ЗАДАЧА: Обновите в отрывке о реакции Вассермана часть между «Этой общей атмосфере» и «достигнутого успеха) совершенными.» включительно, заменив «туберкулеза» на «холеры», и приведите эту часть целиком.

ОТРЫВОК ИЗ ТЕКСТА:

<<<<

Такие исследования не нашли бы ни одной клиники, ни опытного руководителя, ни
охваченных энтузиазмом ассистентов, ни поддержки общественных фондов; они не
вызвали бы всеобщей дискуссии, соперничества, не нашли бы широкого общественного
признания. Ученые, занимающиеся такой проблемой, не испытывали бы столь высокого
напряжения творческих сил, ощущения жизненной важности своего труда.
Этой общей атмосфере сопутствовал еще и особый настрой, идущий от древней идеи
изменений в крови сифилитиков. Если бы общественное мнение столь настойчиво не
взывало к необходимости проверки крови, эксперименты Вассермана никогда не нашли бы
такого резонанса, необходимого для дальнейшей разработки реакции, ее «технического
совершенствования», для концентрации коллективного опыта. Вассерман вначале работал
над проблемами серологической диагностики туберкулеза. Где были тогда
многочисленные энтузиасты проверочных экспериментов, доброжелательные amici
hostels[143] тысячекратные вариации дотошных конкурентов? Потому и немногое
получилось из этих работ. А ведь они были не хуже двух первых работ по сифилису,
которые также не были лишены недостатков, хотя их авторам и сотрудникам, работавшим
с ними, они казались впоследствии (уже после достигнутого успеха) совершенными.
Именно социальная атмосфера содействовала сплочению мыслительного коллектива,
участники которого, постоянно сотрудничая и взаимодействуя друг с другом, смогли
провести экспериментальную работу, в результате которой возникла «реакция
Вассермана», а вклад каждого из них остался в значительной степени анонимным. Был
оставлен поиск антигена, а количество позитивных результатов возросло с 15–20 % до
70–90 %. Результаты стали более стабильными, объективными. Усилиями мыслительного
коллектива реакция Вассермана стала эффективным диагностическим средством, а после
введения спиртовых вытяжек — не только эффективным, но и практичным. Этот же
коллектив добился унификации технической стороны дела, используя для этого почти
исключительно социальные методы: организацию конгрессов, пропаганду в прессе, а
также администрирование и законодательство.

>>>>

ИСХОДНЫЕ МАТЕРИАЛЫ:

<<<<

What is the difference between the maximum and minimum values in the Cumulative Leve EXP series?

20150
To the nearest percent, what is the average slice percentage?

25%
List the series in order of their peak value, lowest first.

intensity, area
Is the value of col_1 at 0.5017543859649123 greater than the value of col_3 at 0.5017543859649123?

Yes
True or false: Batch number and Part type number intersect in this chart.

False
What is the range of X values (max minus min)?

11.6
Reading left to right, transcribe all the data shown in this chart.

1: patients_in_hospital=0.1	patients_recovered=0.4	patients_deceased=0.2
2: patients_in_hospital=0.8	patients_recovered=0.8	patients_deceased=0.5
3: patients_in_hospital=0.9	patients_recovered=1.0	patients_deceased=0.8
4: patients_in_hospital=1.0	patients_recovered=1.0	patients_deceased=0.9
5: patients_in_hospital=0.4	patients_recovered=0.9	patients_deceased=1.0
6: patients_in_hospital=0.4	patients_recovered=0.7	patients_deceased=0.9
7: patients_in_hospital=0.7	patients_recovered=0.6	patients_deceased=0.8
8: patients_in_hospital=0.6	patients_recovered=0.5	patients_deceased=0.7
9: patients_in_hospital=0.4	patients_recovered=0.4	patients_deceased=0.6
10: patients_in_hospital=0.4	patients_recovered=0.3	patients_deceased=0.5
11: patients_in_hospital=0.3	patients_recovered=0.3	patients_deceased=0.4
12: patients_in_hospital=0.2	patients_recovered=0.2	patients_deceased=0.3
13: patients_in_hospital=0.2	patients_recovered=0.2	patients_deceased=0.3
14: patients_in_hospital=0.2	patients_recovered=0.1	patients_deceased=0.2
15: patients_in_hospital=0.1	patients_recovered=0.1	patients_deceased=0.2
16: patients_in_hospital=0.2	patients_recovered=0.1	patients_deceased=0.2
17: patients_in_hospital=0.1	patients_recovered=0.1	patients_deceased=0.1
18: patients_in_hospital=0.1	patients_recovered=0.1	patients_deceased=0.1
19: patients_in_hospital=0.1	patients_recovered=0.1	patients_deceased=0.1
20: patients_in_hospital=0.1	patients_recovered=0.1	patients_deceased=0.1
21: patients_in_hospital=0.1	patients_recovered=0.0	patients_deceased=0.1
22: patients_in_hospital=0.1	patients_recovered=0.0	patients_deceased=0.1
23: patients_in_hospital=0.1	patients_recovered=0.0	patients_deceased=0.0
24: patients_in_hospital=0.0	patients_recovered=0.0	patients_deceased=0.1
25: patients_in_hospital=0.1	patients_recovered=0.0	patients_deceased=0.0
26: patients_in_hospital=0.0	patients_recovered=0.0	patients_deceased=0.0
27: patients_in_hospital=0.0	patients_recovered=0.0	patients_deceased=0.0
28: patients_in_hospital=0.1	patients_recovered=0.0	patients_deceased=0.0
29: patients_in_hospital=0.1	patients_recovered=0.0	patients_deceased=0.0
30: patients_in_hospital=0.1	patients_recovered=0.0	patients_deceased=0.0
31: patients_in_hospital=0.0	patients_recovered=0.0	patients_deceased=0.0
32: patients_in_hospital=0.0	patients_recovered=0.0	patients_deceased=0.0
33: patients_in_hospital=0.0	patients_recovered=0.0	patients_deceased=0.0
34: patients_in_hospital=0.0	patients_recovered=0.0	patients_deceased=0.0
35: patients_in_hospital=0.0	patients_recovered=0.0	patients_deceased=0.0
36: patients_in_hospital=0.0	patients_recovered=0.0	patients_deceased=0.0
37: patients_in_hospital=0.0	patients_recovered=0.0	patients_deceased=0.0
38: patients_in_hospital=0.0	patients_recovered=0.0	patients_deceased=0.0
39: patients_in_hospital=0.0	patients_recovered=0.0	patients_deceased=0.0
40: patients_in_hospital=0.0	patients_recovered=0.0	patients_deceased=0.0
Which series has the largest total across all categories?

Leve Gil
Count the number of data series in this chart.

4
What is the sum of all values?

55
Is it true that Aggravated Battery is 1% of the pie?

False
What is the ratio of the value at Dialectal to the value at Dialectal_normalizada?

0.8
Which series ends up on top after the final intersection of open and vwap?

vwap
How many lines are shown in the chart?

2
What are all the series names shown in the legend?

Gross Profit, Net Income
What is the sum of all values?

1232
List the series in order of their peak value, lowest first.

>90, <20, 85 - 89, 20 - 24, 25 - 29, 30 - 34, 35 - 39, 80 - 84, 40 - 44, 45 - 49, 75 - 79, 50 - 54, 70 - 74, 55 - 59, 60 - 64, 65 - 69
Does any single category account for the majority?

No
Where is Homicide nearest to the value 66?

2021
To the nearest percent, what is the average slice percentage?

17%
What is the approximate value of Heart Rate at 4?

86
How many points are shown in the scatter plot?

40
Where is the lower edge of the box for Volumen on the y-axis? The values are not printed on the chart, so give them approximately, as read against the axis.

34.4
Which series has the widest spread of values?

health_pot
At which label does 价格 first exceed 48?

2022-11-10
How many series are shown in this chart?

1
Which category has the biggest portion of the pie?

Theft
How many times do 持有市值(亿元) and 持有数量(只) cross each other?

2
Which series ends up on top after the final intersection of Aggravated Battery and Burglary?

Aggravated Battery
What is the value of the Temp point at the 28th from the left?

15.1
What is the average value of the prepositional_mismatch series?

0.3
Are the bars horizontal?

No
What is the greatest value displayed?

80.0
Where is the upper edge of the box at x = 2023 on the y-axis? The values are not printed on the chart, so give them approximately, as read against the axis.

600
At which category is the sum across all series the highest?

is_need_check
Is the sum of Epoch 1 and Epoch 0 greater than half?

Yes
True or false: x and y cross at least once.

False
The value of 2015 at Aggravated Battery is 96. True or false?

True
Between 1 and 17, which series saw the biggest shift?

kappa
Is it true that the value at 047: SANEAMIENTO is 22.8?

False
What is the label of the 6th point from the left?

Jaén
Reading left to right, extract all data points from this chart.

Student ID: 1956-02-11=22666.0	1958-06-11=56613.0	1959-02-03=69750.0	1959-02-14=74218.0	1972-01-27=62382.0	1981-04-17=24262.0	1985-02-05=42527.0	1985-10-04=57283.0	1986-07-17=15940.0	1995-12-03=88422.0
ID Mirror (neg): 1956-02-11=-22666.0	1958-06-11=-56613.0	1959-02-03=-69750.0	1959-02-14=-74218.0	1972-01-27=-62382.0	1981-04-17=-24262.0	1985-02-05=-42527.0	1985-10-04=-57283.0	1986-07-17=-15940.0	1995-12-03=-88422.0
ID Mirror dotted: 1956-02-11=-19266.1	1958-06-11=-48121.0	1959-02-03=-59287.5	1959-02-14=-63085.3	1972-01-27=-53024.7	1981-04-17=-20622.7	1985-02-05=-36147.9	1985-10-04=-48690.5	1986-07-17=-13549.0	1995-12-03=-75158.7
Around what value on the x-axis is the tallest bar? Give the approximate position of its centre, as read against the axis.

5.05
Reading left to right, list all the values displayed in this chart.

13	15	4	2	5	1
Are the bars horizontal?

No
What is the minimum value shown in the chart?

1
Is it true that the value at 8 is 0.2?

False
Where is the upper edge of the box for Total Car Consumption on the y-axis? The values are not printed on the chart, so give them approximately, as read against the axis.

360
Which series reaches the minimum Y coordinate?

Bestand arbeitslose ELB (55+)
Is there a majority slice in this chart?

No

>>>>

РЕЗУЛЬТАТ ВЫПОЛНЕНИЯ:
Этой общей атмосфере сопутствовал еще и особый настрой, идущий от древней идеи
изменений в крови сифилитиков. Если бы общественное мнение столь настойчиво не
взывало к необходимости проверки крови, эксперименты Вассермана никогда не нашли бы
такого резонанса, необходимого для дальнейшей разработки реакции, ее «технического
совершенствования», для концентрации коллективного опыта. Вассерман вначале работал
над проблемами серологической диагностики холеры. Где были тогда
многочисленные энтузиасты проверочных экспериментов, доброжелательные amici
hostels[143] тысячекратные вариации дотошных конкурентов? Потому и немногое
получилось из этих работ. А ведь они были не хуже двух первых работ по сифилису,
которые также не были лишены недостатков, хотя их авторам и сотрудникам, работавшим
с ними, они казались впоследствии (уже после достигнутого успеха) совершенными.